▸ **TEXTE D'ÉTUDE**:
Gabriella Papadakis au festival de la biographie à Nîmes : "Plaire à tout le monde n’était pas naturel pour moi"
La patineuse artistique Gabriella Papadakis présente son livre autobiographique "Pour ne pas disparaître" au festival de la biographie, à Carré d’art à Nîmes.
Championne du monde à seulement 19 ans, médaillée olympique, la patineuse Gabriella Papadakis a l’un des plus beaux palmarès du sport français. Mais elle s’est "perdue derrière cette recherche de perfection", comme elle l’explique dans son livre autobiographique Pour ne pas disparaître.
Lors d’une rencontre pleine d’émotion, animée par Emilie Bec dans un petit auditorium bondé, elle est revenue sur ce parcours précoce. "Je ne me rappelle pas avoir commencé à patiner. Dans mes premiers souvenirs, je suis déjà patineuse", explique-t-elle. Dès le départ, poussée par sa mère, elle s’engage à fond, avec une "exigence" qui fait toujours partie de son caractère, mais qui la dépasse. "Plaire à tout le monde, faire l’unanimité n’était pas naturel pour moi", confie-t-elle.

▸ **MATÉRIEL PRÉSENTÉ**:

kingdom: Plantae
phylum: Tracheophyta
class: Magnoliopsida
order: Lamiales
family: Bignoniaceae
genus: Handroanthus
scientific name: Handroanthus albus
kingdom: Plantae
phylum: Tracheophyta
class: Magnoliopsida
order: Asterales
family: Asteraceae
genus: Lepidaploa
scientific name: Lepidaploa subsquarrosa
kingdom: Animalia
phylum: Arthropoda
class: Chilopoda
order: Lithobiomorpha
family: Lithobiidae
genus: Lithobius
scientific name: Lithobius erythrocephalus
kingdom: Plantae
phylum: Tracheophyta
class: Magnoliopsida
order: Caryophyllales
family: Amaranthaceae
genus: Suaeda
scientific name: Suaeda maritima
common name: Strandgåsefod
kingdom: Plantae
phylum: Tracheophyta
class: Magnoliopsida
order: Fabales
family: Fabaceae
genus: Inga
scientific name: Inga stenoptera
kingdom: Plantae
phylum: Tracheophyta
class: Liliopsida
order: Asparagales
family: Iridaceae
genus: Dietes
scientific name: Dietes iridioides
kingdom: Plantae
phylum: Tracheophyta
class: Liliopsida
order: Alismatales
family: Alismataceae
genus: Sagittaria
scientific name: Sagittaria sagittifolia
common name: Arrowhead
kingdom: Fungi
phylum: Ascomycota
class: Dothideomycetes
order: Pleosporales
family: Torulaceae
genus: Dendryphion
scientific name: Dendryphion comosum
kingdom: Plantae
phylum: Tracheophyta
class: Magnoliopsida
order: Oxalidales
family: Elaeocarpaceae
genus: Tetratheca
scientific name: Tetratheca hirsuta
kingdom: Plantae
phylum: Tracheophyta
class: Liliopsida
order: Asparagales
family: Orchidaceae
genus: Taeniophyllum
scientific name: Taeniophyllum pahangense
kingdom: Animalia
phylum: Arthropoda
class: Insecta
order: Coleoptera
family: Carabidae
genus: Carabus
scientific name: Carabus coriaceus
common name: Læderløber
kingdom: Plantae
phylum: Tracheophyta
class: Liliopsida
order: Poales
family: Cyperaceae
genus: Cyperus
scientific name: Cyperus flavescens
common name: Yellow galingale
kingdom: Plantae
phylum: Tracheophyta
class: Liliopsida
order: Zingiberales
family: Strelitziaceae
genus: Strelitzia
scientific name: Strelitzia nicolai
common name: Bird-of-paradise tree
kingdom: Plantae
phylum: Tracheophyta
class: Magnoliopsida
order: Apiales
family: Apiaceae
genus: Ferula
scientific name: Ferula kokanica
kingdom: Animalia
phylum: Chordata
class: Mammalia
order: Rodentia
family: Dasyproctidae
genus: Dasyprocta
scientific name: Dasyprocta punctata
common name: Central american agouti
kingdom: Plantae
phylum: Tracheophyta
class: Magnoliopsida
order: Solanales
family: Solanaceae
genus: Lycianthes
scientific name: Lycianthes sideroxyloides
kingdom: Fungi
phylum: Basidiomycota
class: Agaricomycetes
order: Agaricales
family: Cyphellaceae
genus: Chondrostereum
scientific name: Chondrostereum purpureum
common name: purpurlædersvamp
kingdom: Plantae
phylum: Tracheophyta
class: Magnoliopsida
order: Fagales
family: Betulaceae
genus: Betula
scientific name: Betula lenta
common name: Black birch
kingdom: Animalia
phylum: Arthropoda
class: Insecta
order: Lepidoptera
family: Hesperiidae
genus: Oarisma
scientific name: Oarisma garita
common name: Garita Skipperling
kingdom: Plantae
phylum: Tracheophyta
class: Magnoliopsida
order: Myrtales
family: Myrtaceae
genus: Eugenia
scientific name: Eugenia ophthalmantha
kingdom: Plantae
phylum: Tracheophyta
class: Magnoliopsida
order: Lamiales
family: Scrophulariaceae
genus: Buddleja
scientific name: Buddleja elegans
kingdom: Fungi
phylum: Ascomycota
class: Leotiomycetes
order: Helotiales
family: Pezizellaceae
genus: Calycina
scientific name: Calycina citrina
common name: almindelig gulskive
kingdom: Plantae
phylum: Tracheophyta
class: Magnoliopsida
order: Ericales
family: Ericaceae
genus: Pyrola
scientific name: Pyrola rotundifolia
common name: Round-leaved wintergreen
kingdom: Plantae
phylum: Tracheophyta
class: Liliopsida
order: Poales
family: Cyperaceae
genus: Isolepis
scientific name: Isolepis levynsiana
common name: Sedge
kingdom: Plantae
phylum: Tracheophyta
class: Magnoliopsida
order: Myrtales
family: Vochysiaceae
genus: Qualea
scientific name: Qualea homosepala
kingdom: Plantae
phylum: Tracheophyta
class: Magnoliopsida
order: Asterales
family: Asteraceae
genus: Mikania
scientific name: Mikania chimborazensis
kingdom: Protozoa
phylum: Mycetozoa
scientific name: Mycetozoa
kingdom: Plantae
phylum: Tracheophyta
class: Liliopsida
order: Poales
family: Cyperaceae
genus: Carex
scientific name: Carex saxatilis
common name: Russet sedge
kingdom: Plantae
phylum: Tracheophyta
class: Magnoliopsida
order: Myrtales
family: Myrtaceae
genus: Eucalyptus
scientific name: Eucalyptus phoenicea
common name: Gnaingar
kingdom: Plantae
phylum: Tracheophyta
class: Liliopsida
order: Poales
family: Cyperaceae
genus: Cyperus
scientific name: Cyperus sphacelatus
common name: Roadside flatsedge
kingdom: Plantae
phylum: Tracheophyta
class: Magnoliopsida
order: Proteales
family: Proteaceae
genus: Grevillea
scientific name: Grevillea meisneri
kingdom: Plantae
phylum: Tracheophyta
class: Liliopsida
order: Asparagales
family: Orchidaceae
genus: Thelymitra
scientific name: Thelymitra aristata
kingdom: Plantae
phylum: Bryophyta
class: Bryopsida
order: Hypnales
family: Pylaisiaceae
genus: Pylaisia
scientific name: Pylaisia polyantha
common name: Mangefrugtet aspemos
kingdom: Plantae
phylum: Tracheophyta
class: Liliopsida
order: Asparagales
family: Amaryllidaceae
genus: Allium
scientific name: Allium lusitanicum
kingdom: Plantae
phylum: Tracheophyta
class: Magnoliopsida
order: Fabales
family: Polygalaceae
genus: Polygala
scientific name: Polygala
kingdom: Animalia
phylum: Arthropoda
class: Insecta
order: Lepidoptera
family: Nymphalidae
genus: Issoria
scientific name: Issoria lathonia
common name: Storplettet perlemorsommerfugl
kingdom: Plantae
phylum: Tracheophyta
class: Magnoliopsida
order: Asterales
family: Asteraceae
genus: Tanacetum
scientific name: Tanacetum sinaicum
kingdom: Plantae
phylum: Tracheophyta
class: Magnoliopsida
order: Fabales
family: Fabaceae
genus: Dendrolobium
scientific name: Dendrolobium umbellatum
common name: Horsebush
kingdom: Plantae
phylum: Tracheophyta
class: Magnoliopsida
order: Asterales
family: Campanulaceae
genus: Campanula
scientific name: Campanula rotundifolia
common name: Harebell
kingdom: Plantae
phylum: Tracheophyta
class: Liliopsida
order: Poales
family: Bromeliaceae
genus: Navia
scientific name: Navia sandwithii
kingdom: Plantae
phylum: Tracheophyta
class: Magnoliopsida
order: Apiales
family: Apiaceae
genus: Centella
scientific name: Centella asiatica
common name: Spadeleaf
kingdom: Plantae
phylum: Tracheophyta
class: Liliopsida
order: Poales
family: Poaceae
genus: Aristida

▸ **TRAVAIL DEMANDÉ**:
A) D'après le texte sur Gabriella Papadakis, à quel âge est-elle devenue championne du monde ?
B) Rédigez la suite du texte sur Gabriella Papadakis, en partant de sa dernière phrase.

▸ **RÉPONSES PAR NUMÉRO**:
A) À seulement 19 ans.

B)
"L’enjeu, dès le plus jeune âge, est de trouver un partenaire"
D’autant que la danse sur glace a ses codes, où comme dans la plupart des sports, "le corps de la femme n’est pas pris en compte." En plus, la discipline impose "de former un couple. L’enjeu, dès le plus jeune âge, est de trouver un partenaire."
Très tôt, elle part s’entraîner à Montréal où les choses sont encore plus difficiles : "Avant, j’avais gardé une vie à côté". Au Canada, elle vit uniquement pour la compétition. Le culte de l’apparence physique et l’ultraféminité ne lui correspondent pas vraiment, mais pendant des années, elle met "tout sous le tapis", malgré les épisodes dépressifs, une fausse couche, la violence de la compétition, les crises de panique…
Dès l’adolescence, elle était déjà "scindée", les paillettes et le joli maquillage sur la piste, mais "rebelle à l’extérieur". En réalité, "aucune des deux n’était vraiment fausse, c’était simplement deux parties de ma personnalité", dit-elle, maintenant qu’elle a pris du recul.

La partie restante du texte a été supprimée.